Cette crispation récente est-elle exclusivement due à la crise, à l’emprise croissante d’acheteurs aux méthodes abruptes, ou bien à l’arrivée d’une nouvelle génération de décideurs en rupture avec les usages traditionnels ? Ces pratiques créent, entre les annonceurs et les agences, un climat délétère peu propice à une collaboration épanouissante et fructueuse.

À une époque où le moindre faux-pas de communication peut se payer très cher, est-ce vraiment un bon calcul de sacrifier à de maigres économies à court terme l’intimité d’une relation durable, fondée sur une connaissance et une confiance mutuelle ? Surtout, les appels d’offres payants pèsent lourdement sur l’économie déjà fragile de l’écosystème de la communication. Ce qui est englouti à perte pour y répondre n’est pas consacré à la R&D, à la veille, à la formation, à la rémunération des freelances.

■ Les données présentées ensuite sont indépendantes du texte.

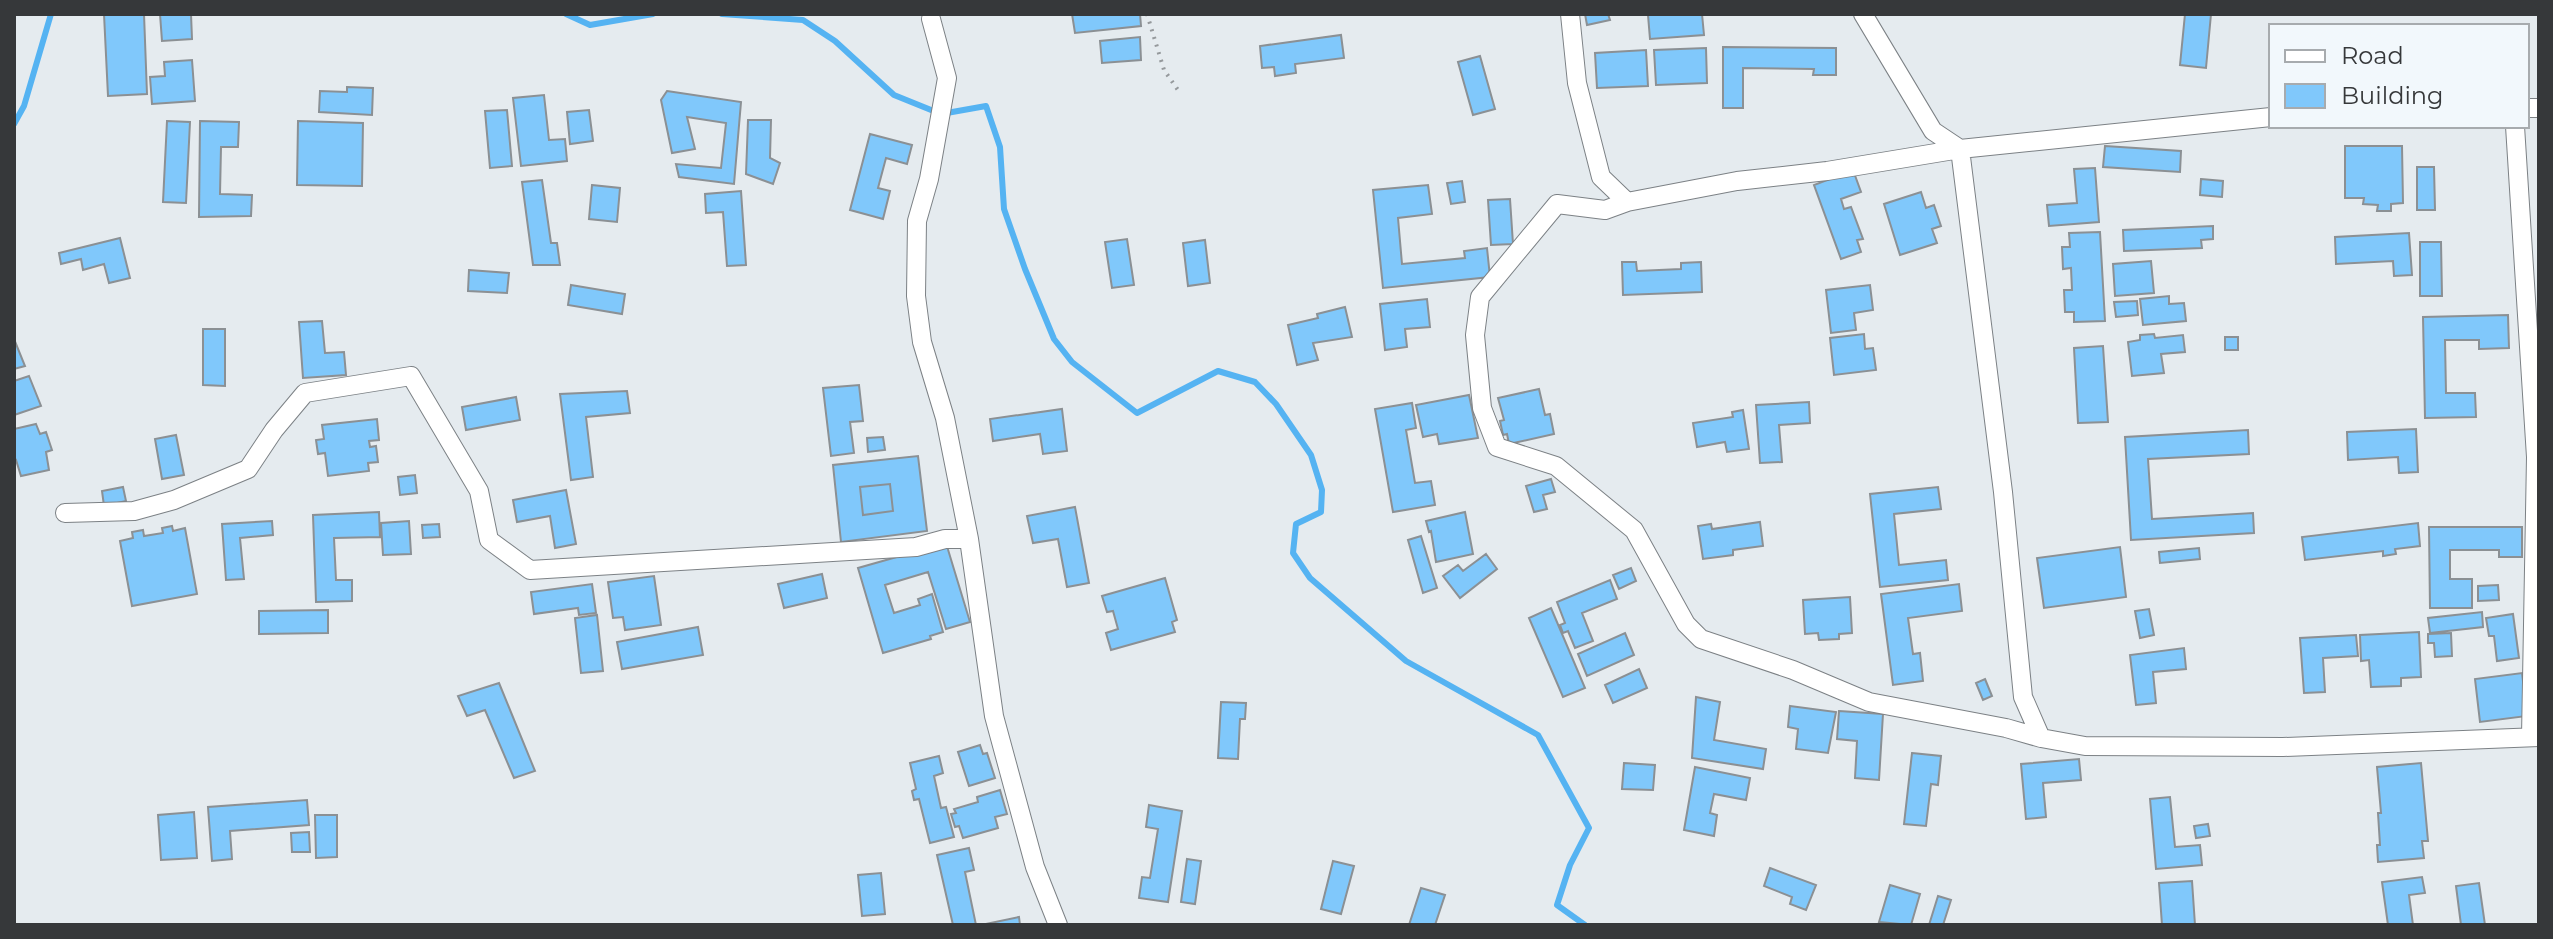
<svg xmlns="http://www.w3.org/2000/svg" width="2553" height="939" font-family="Montserrat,sans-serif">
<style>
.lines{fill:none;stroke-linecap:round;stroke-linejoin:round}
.stream{stroke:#55b3f2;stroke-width:6}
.building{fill:#80c8fb;stroke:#8b9094;stroke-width:2;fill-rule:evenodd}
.street-casing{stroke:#7c8185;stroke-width:20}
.path{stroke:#95999c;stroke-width:4;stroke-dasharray:2 6;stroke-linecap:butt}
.street{stroke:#fff;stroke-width:18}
</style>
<rect width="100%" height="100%" fill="#e5ebef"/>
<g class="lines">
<!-- stream -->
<path class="stream" d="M566,14L590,25L653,14
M722,14L803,20L835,41L894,95L941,114L986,106L1000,147L1004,209L1025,269L1054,339L1072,362L1137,413L1218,371L1255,382L1276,404L1311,455L1322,490L1321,512L1296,524L1293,553L1310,578L1406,661L1538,735L1589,828L1570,865L1557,905L1585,925
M14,124L24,106L51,14"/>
</g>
<!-- building -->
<path class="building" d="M104,14H144L147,94L108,96Z
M160,14H191L192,39L162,41Z
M1072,14H1140L1141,26L1075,33Z
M1585,14H1608L1610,20L1587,25Z
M1702,14L1704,35L1650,39L1648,15Z
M2185,14H2211L2206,68L2180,65Z
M1341,35L1344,58L1295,64L1296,73L1275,76L1274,67L1262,68L1260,46Z
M1140,37L1141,60L1102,63L1100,41Z
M1723,47L1836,48V75H1813L1814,69L1743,68V108H1723Z
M1706,48L1707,83L1656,85L1654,50Z
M1646,50L1648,86L1597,88L1595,53Z
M1480,56L1495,109L1473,115L1458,62Z
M192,60L195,101L152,104L150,77L165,76L164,62Z
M347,87L373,88L372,115L319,112L320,91L347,92Z
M667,91L741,102L734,184L679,177L676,164L721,168L726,123L687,117L695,149L672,153L661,100Z
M544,95L549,140L565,139L567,161L521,166L513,98Z
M507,110L512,166L490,168L485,111Z
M589,110L593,141L570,144L567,112Z
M748,120H771L770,158L780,163L773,184L746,174Z
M167,121L190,122L186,203L163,202Z
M200,121L239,122L238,147H221L220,194L252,195L251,216L199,217Z
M298,121L363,123L362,186L297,185Z
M870,134L912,145L907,164L886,158L878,188L890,191L883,219L850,210Z
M2105,146L2181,151L2180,172L2103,167Z
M2345,146H2402L2403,203L2391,204V211H2377L2378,205L2363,204L2364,198H2345Z
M2417,167H2434L2435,210H2417Z
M2095,168L2099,222L2049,226L2047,205L2077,203L2074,169Z
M1853,170L1861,192L1841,199L1844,209L1851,207L1863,239L1857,240L1861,252L1841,259L1814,185Z
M2201,179L2223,181L2222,197L2200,195Z
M542,180L551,243H557L560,265H533L522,182Z
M1462,181L1465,202L1451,204L1447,183Z
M592,185L620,188L617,222L589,219Z
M1428,185L1432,214L1398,218L1402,264L1465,258L1464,251L1487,248L1490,277L1383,288L1373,190Z
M741,191L746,265L727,266L723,212L706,213L705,194Z
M1921,192L1926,208L1934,205L1941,226L1932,229L1937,243L1900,255L1884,204Z
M1510,199L1513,244L1491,245L1488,200Z
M2213,226V239L2201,240L2202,248L2124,251L2123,230Z
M2100,232L2105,321L2074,322V312H2065L2064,290H2072L2071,268L2063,269L2062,247H2070L2069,233Z
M2409,233L2412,275L2394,276L2393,261L2336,264L2335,237Z
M120,238L130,278L109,283L104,264L83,270L81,259L61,264L59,253Z
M1127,239L1134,285L1112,288L1105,242Z
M1205,240L1210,283L1188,286L1183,243Z
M2420,242H2441L2442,296H2420Z
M2151,261L2154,293L2115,296L2113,264Z
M1622,262H1636L1637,271L1681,269V263L1701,262L1702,292L1623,295Z
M469,270L509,273L507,293L468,291Z
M571,285L625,294L622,314L568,305Z
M1870,285L1873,310L1854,313L1856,330L1831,333L1826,290Z
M2169,296V304L2184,303L2186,321L2143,325L2140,299Z
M1427,299L1430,327L1405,329L1407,347L1385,350L1380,304Z
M2137,301L2138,315L2116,317L2114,302Z
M1345,307L1352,337L1313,343L1318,360L1297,365L1288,325L1318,318L1317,314Z
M2508,315L2509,348L2479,349V340H2445L2446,393H2475L2476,417L2425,418L2423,317Z
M322,321L325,353L344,352L346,375L303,378L299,322Z
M203,329H225V386L203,385Z
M1864,334L1865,349L1873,348L1876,370L1834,375L1830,338Z
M2154,334L2155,338L2183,335L2185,352L2161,354L2164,373L2132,376L2128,342L2140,340V335Z
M2225,337H2238V350H2225Z
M14,339L25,366L14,369Z
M2103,346L2108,422L2078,423L2074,348Z
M29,376L41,406L14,415V381Z
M859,385L863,421L850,422L854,453L831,456L823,388Z
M1539,389L1545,415L1550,414L1554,434L1509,444L1507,434L1503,435L1500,421L1504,420L1498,398Z
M627,391L630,413L586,417L593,477L571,480L560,394Z
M1469,395L1478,438L1439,444L1437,434L1423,437L1416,405Z
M516,397L520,420L466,430L462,407Z
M1809,402L1810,423L1779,425L1782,462L1760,463L1756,405Z
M1412,403L1416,428L1406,430L1415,483L1431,481L1435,505L1393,512L1375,409Z
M1062,409L1067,451L1043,454L1040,434L993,441L990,419Z
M1743,410L1749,449L1727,452L1725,442L1697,447L1693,423L1733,417L1732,412Z
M377,419L379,440L369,441L370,447L376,446L378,462L368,463L369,471L328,476L325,453L318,454L316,440L324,439L322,425Z
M36,424L40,434L46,432L52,450L46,452L49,470L21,476L16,460L14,461V429Z
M2416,429L2418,472L2399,473L2398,457L2348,460L2347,432Z
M2248,430L2249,454L2148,459L2152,519L2253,513L2254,533L2131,540L2125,437Z
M176,435L184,475L162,479L155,439Z
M883,437L885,450L868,452L867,438Z
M918,456L927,531L841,542L833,465ZM890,484L893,511L863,515L860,487Z
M415,475L417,493L400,495L398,477Z
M1551,479L1555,492L1543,495L1547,509L1534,512L1526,486Z
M890,484L893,511L863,515L860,487Z
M123,487L126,501L104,506L102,491Z
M1938,487L1941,509L1894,514L1899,565L1946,560L1948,580L1880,587L1870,494Z
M566,490L576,544L555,548L550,516L517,522L513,500Z
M1075,507L1089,583L1067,587L1058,539L1033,543L1027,516Z
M379,512L380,537L334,538L336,580H352V601L316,602L313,515Z
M1465,512L1473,554L1436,562L1431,531L1429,532L1426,521Z
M272,521L273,535L240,538L244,579L226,580L222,524Z
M409,521L411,554L383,555L381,523Z
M1760,522L1763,546L1733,550V555L1703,559L1698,526L1711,524L1712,529Z
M2418,523L2420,546L2395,549L2396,554L2383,556V551L2305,560L2302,537Z
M439,524L440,537L423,538L422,525Z
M172,526L173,531L185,528L197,594L132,606L120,541L133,538L132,532L143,530L144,536L163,533L162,528Z
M2429,527H2522V557H2499V550H2450V579H2472V608H2430Z
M1421,536L1437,588L1423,593L1408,540Z
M946,543L970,622L946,629L928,572L885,585L894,613L920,605L918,599L932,594L943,632L930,636L931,639L883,653L858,568Z
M2120,547L2126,597L2044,608L2037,558Z
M2199,548L2200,559L2160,563L2159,552Z
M1486,554L1497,569L1460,598L1443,576L1458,565L1463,571Z
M1631,568L1636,581L1619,589L1613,575Z
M822,574L827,598L784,608L778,584Z
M654,576L661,625L625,630L623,617L613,618L608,582Z
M1165,578L1177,620L1172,622L1175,632L1111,650L1106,633L1118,629L1113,611L1107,612L1102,596Z
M1610,580L1617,599L1582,613L1593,641L1575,648L1568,631L1563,633L1560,625L1565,623L1557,602Z
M592,584L596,613L579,615L578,608L534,614L531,592Z
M1959,584L1962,611L1908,618L1913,654L1920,653L1923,681L1893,685L1881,594Z
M2498,585L2499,600L2478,601V586Z
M1850,597L1852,633L1839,634V639L1819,640L1818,633L1805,634L1803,600Z
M1551,608L1585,688L1563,697L1529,618Z
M2149,609L2154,635L2140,638L2135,611Z
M328,610V633L259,634V611Z
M2482,612L2483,627L2430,633L2428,618Z
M2513,614L2519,658L2497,661L2494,636H2489L2486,618Z
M597,615L603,671L581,673L575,618Z
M698,627L703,655L622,669L617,642Z
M2419,632L2421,677L2401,678V686L2371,687L2369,660L2361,661L2360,635Z
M1625,633L1634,655L1587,676L1578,654Z
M2451,633L2452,656L2435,657L2434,643H2428V634Z
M2356,635L2358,656L2323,658L2325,692L2304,693L2300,638Z
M2184,648L2186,669L2153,672L2156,703L2136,705L2130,655Z
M1639,669L1647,688L1613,703L1605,685Z
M2522,673L2527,716L2480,722L2475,679Z
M1985,679L1992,696L1983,700L1976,683Z
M499,683L535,771L514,778L485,710L467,716L458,696Z
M1696,697L1720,702L1714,740L1766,749L1763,769L1692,758Z
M1221,702L1246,703L1245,719H1240L1238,759L1218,758Z
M1790,706L1836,712L1828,753L1796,749L1798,729L1788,727Z
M1839,711L1883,714L1879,780L1855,778L1857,741L1837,739Z
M980,745L983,754L987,753L995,778L969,786L958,752Z
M1912,753L1941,756L1938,785L1931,784L1926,826L1904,824Z
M939,756L943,773L934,776L941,808L946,807L954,837L930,843L919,799L914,800L912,791L916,789L910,763Z
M2079,759L2081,780L2043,783L2046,817L2026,819L2021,764Z
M1624,763L1655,765L1653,790L1622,789Z
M2421,763L2428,841H2422L2424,858L2378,862L2377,845H2380L2378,813H2381L2377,767Z
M1695,767L1750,778L1746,800L1714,794L1710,813L1717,815L1714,836L1684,830Z
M1000,790L1007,814L995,817L998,828L963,838L959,826L955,827L951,814L956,813L954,809L978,802L977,797Z
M2170,797L2175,847L2200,845L2202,865L2156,869L2150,799Z
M307,800L309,825L230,831L232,859L212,861L208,807Z
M1149,805L1182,811L1168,902L1139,898L1142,877L1150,878L1158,829L1146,827Z
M194,812L197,858L161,860L158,815Z
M315,815H337V857L316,858Z
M2208,824L2210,836L2196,838L2194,826Z
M309,832L310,852H292L291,833Z
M969,848L974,870L965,872L976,925H953L937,855Z
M1187,859L1201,861L1195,904L1181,902Z
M1333,861L1354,866L1341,914L1321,909Z
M1770,868L1816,885L1806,910L1790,904L1792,897L1764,886Z
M881,873L885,914L862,916L858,875Z
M2422,877L2425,893L2409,895L2413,925H2388L2382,882Z
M2192,881L2195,925H2162L2159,883Z
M2479,883L2485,925H2461L2456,886Z
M1890,885L1920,894L1911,925L1879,922Z
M1421,888L1445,895L1435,925H1409Z
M1938,896L1951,900L1943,925H1929Z
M1019,917L1020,925H981Z"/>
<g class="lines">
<defs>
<path id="street" d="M1570,14L1577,83L1601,177L1627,202
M1863,14L1933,131L1960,149L2003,492L2023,697L2041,738L2085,746L2283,747L2539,737
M931,19L947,78L929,179L917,221L916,296L922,342L945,418L969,539L994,716L1035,867L1058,925
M2527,108H2539
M2515,126L2536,457L2531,737
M65,513L134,511L174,500L248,469L274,430L305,393L411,376L479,491L489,540L530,570L916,547L945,539H969
M2041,738L2006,728L1869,702L1793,670L1701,639L1686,624L1634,530L1556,466L1497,447L1482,408L1475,335L1480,297L1557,204L1605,210L1627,202L1737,181L1827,171L1960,149L2271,117"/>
</defs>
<!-- street casing -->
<use href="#street" class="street-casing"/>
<!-- path -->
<path class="path" d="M1147,14L1164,70L1178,90"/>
<!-- street -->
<use href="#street" class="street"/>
</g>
<!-- border -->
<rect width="2553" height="939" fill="none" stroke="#36383a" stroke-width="32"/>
<!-- legend -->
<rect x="2269" y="24" width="260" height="104" fill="#f2f8fc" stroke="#a7abae" stroke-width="2"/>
<rect x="2285" y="50" width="40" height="12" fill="#ffffff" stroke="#a7abae" stroke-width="2"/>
<text x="2341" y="64" font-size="24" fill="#36383a">Road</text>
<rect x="2285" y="84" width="40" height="24" fill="#80c8fb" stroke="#a7abae" stroke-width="2"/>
<text x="2341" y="104" font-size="24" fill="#36383a">Building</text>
</svg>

Mettre les agences sous pression, c’est assécher leur potentiel de création et d’innovation, et les inciter à ne jamais faire que le minimum. Là encore, est-ce vraiment l’intérêt des annonceurs que les agences n’aient plus les moyens d’investir dans la technologie, de rester à jour des dernières tendances et de développer leurs talents créatifs ? Le résultat, c’est un cercle vicieux déflationniste qui tire toute la profession vers le bas et dont les annonceurs seront, au bout du compte, les victimes.

Pour une charte de bonnes pratiques

Cette logique perdant-perdant est d’autant plus déplorable que la situation réclamerait davantage de solidarité et qu’il devrait être évident pour tous que la bonne santé des uns dépend de la bonne santé des autres, au propre comme au figuré. Dans toute la société, la crise sanitaire a aiguisé une demande de sens et de responsabilité qui était déjà palpable. Quel sens et quelle responsabilité y a-t-il à se targuer, d’un côté, d’une politique RSE ambitieuse et à organiser, de l’autre, une telle épreuve pour sélectionner un fournisseur ?

Le sens et la responsabilité, ce sont aussi des priorités pour les agences. Donner du sens à nos collaborateurs en ne les plaçant pas dans un environnement de compétition permanente, dont l’horizon s’arrête au prochain appel d’offres. Être responsable vis-à-vis de nos clients, qui payent pour notre attention et notre travail, et qui les méritent de ce fait davantage que des prospects qui ne les respectent pas. Aujourd’hui, l’attitude la plus responsable serait malheureusement, comme certains l’ont déjà annoncé, de ne plus participer à des appels d’offres payants.

Il y aurait pourtant un moyen moins radical d’échapper à cette spirale mortifère. Il suffirait d’établir, entre agences et annonceurs, une charte de bonnes pratiques instaurant quelques principes simples : budget minimum pour que soit lancé un appel d’offres, liste obligatoire d’informations à communiquer, transparence des critères et des conditions de sélection, limitation du nombre de candidats, définition de la quantité et la nature des travaux susceptibles d’être demandés, indemnisation de ceux-ci quand ils vont au-delà de la proposition stratégique et méthodologique… En s’accordant sur de telles règles, qui, en outre, accéléreraient le processus de sélection et amélioreraient la qualité des réponses, toutes les parties prenantes feraient preuve de responsabilité et se donneraient les moyens de sortir par le haut de cette regrettable crise dans la crise.